Dalam beberapa hal, penonton televisi bisa merasa lebih dekat karena pesawat itu memungkinkan menampilkan gambar close up dan menayangulangkan momen-momen penting. Jika digambarkan dalam adegan gerak lambat, berikut inilah yang terjadi saat kita berada di depan televisi. Di depan televisi, awalnya kita menyadari berjarak ribuan mil dari stadion pertandingan di Afrika Selatan. Kita masih bisa minum dan mengobrol dengan teman di samping kita. Pertandingan baru saja dimulai. Mata, pikiran, dan emosi kita terarah ke layar televisi. Perebutan bola antartim menyengit. Wasit mengiringi pergerakan bola. Suara riuh penonton di stadion terdengar. Pergerakan bola memasuki area lawan, bola diumpan ke dekat gawang, dari kaki ke kaki antarpemain setim, makin mendekati gawang lawan, makin mendekat ke gawang, diumpankan lagi, bola dikontrol melalui dada, kaki bersiap-siap menendang. Mata, pikiran, dan emosi kita fokus dan menyatu. Nafas kita tertahan. Pemain itu menendang ke gawang lawan, lalu kita berteriak keras sambil memukul meja. Ah, ternyata bola melenceng. Saat itulah kita mengalami ekstase komunikasi yang sesungguhnya; ekstase menonton. Kita menyaksikan dan menikmati ledakan penanda-penanda (signifiers) yang sebenarnya hanya titik-titik fiksel kecil, tetapi lebih nyata daripada pertandingan sesungguhnya di Afrika Selatan. Ya, lebih nyata daripada pertandingan sesungguhnya di lapangan hijau, karena penanda-penanda itu merangsang kita menciptakan kenyataan yang lebih menakjubkan di dalam kepala, wajah, dan bagian tubuh kita dalam bentuk ekspresi.

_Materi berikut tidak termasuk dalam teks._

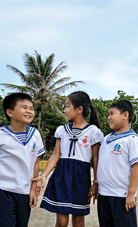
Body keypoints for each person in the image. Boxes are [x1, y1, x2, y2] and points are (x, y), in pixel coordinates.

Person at [34, 91, 103, 227]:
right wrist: (43, 175)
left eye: (66, 106)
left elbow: (96, 159)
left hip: (81, 178)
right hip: (61, 176)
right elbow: (55, 155)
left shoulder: (94, 132)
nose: (64, 110)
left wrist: (96, 182)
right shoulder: (62, 130)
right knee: (61, 221)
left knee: (78, 221)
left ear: (79, 109)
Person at [96, 100, 138, 227]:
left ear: (125, 115)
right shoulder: (105, 140)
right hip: (103, 194)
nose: (109, 118)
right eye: (108, 115)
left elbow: (137, 166)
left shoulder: (132, 139)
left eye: (112, 114)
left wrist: (131, 193)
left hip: (121, 196)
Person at [0, 92, 45, 227]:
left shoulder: (35, 134)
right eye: (24, 107)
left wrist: (32, 189)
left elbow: (36, 162)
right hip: (4, 191)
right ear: (10, 112)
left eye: (31, 108)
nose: (29, 111)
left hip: (24, 192)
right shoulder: (2, 134)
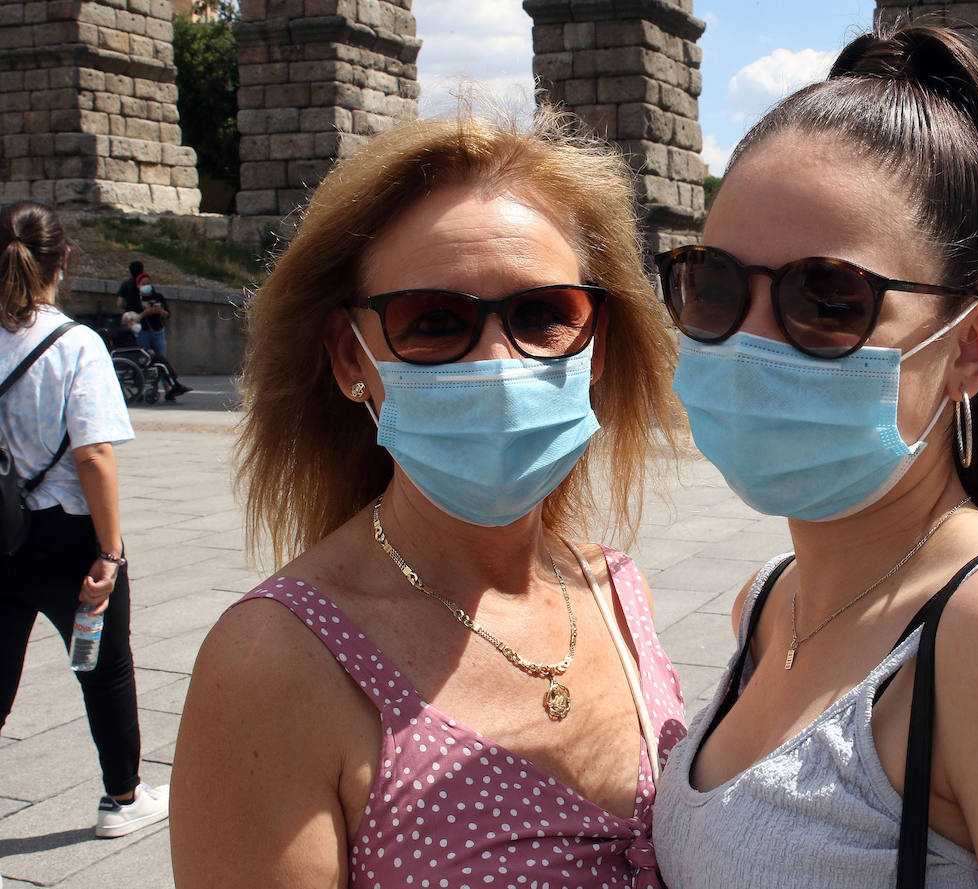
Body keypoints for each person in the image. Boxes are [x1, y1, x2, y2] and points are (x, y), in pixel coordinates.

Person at [652, 24, 978, 889]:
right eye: (710, 284)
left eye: (826, 297)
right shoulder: (767, 601)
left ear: (970, 346)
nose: (746, 340)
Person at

Kita bisa menghilangkan dan mengabaikan kenyataan antara pertandingan di lapangan hijau dan “kenyataan” di layar televisi berkat teknologi. 

Di sinilah konsumsi teknologi televisi terjadi secara masif. Realitas Teknologis Sebagaimana kata Baudrillard (2004), televisi yang dikonsumsi secara tak sadar dan mendalam adalah skema yang harus dilaksanakan, yang dihubungkan dengan esensi teknik media dan esensi teknis pelipatgandaan kenyataan, kecanggihan teknologi, dengan tanda-tanda yang suksesif dan sepadan. Itulah transisi normal yang terprogram dan sangat luar biasa. Selain itu, terdapat peraturan inersia teknologi yang menyatakan bahwa makin dekat kebenaran dokumen, gambar yang dihasilkan teknologi televisi, kian bagus dan berarti dokumen itu sebagai kenyataan dan kebenaran. Karena, orang memburu kenyataan dengan warna, gambar hidup, dan lain sebagainya, meski makin dalam penyempurnaan teknik, realitas dunia pun kian hilang dan tergantikan realitas teknologis. Dan, untuk menghadirkan semua itu di Indonesia, triliunan rupiah dihabiskan. Mulai dari pengadaan teknologi canggih, pembayaran teknisi dan teknolog, sampai pembelian hak siaran yang sampai lebih dari Rp 500 miliar ñ pemegang hak siaran di Indonesia secara eksklusif dimiliki PT Electronic City Entertainment (ECE). Belum lagi miliaran rupiah untuk iklan dan berbagai pernik merchandise. ECE bahkan memberikan izin resmi nonton bareng di 1.300 lokasi. Semua itu untuk ekstase menonton. Maka, lupakan perdebatan tentang perlu atau tidak pemakaian teknologi pemantau di garis gawang yang akan merusak fairplay dan sportivitas dari sepak bola. Karena, menurut pendapat FIFA, teknologi itu akan menghambat kenikmatan penonton sepak bola dan menghambat ekstase di depan layar televisi. Ayo, bersama-sama ekstase!